An investigation by the NBA is due, too, and we should be curious about exactly what the goals of that exercise will be. Adam Silver is the NBA’s commissioner, and it will be his selection and direction of third-party investigators that sets the tone for how the Clippers will be looked at. But there is a perpetual question about Silver, which is also a question about any major sports league commissioner: does he manage the team owners, or do they manage him? That question can’t quite be answered, and even if it could, it wouldn’t necessarily tell us what might happen here.


That’s because some teams might be out for blood, angry that L.A. used owner Steve Ballmer’s endless pockets to skirt the rules—but they might only be angry right now, before they realize the implications of pursuing too broad of a penalty. Leonard’s $28 million are, through one lens, just an extra-big version of what many, maybe all, NBA teams do. It is standard practice, for better or worse, for teams to facilitate business between star players and sponsors, whether they’re sprawling and dubious environmental activism organizations or simply local businesses; we’ve all heard jokes about unambitious veteran players staying in one market so that they can open more car dealerships and restaurants there, setting up a cozier post-playing existence.
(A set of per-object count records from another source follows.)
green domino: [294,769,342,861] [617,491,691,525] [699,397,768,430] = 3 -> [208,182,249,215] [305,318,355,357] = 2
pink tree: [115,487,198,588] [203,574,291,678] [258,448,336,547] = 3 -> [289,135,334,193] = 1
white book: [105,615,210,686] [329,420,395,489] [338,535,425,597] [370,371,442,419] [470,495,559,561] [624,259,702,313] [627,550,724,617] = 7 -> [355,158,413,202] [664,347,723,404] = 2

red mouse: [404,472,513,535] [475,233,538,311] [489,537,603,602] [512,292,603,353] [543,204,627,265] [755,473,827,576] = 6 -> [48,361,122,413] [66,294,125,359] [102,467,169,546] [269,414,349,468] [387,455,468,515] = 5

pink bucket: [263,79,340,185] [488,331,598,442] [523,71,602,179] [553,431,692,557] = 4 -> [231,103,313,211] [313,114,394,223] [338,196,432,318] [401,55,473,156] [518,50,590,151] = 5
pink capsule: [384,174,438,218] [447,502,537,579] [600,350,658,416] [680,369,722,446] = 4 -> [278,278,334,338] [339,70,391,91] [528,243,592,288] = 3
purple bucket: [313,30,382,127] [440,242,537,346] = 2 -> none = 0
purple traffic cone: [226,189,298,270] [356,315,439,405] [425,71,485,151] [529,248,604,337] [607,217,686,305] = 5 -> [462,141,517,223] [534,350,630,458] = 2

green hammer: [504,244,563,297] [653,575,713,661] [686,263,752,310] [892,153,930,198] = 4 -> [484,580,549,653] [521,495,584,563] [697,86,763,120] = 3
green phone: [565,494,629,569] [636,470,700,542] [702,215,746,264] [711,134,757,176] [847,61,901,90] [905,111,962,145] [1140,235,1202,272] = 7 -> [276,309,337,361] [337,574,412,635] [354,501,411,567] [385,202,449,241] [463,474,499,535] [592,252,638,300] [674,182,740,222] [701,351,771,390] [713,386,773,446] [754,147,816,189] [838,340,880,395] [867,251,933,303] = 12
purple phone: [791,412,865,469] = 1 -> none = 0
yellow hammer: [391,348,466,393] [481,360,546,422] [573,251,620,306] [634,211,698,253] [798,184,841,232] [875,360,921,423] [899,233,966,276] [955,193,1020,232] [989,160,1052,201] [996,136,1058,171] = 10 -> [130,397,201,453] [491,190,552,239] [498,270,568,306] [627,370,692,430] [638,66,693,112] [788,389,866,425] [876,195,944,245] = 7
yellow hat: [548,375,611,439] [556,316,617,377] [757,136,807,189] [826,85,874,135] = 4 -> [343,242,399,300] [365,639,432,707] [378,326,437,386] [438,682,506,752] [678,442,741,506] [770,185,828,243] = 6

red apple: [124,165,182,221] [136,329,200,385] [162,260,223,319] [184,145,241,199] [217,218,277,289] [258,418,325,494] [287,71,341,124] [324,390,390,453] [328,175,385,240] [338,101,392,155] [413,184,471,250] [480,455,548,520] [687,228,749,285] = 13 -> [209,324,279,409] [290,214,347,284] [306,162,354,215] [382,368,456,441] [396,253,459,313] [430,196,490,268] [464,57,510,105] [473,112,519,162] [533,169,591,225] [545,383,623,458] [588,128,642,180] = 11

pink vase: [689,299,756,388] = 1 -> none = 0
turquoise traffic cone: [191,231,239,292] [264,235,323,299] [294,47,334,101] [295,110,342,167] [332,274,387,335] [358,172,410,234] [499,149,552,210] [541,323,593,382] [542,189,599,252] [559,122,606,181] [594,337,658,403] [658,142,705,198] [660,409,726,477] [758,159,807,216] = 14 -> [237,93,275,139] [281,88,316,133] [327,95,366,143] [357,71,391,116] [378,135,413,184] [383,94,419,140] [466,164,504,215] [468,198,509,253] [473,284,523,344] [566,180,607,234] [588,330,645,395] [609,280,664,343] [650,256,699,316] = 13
Leonard’s arrangement, should it be proven as an explicitly Clippers-led coordination, is obviously a more flagrant and illegal method of player enrichment than those traditions. Let’s be clear, though: there is a big difference between U.S. law and the NBA’s rules for how its teams can and can’t do business. The latter system is somewhat fictional, compared to the former. It is a pretext for fairness and balance, often flouted in small ways. It has some overlap with the bigger, more concrete legal system, but only some. And the invention and enforcement of NBA legality is much more art than science.


So there is a lot to consider here. Likely more than anyone has publicly said. Those who have followed the increasingly complex evolution of the NCAA since the bigger (real) legal system broke apart their previous (non)payment system can tell you that the can of worms goes deeper than you might think. Since the NCAA can was opened, the worms have never stopped flowing, and who knows how the big mess of transfer portals, celebrification, and sponsorship mania of collegiate sports will look even a year from now?


The NBA, like the NCAA, is a big old money machine with all kinds of runoffs and moving parts that are not plainly visible to its fans. Some might be enraged to see them, and others might not care at all. Silver and the owners have to decide what matters to them with the public, and square that with the competitive instincts of teams trembling with hurt feelings over these new suspicions. The merits of forthcoming evidence are still mysterious, but we may soon see just how much the NBA’s rules are about P.R. and billionaire mollification as opposed to actual justice.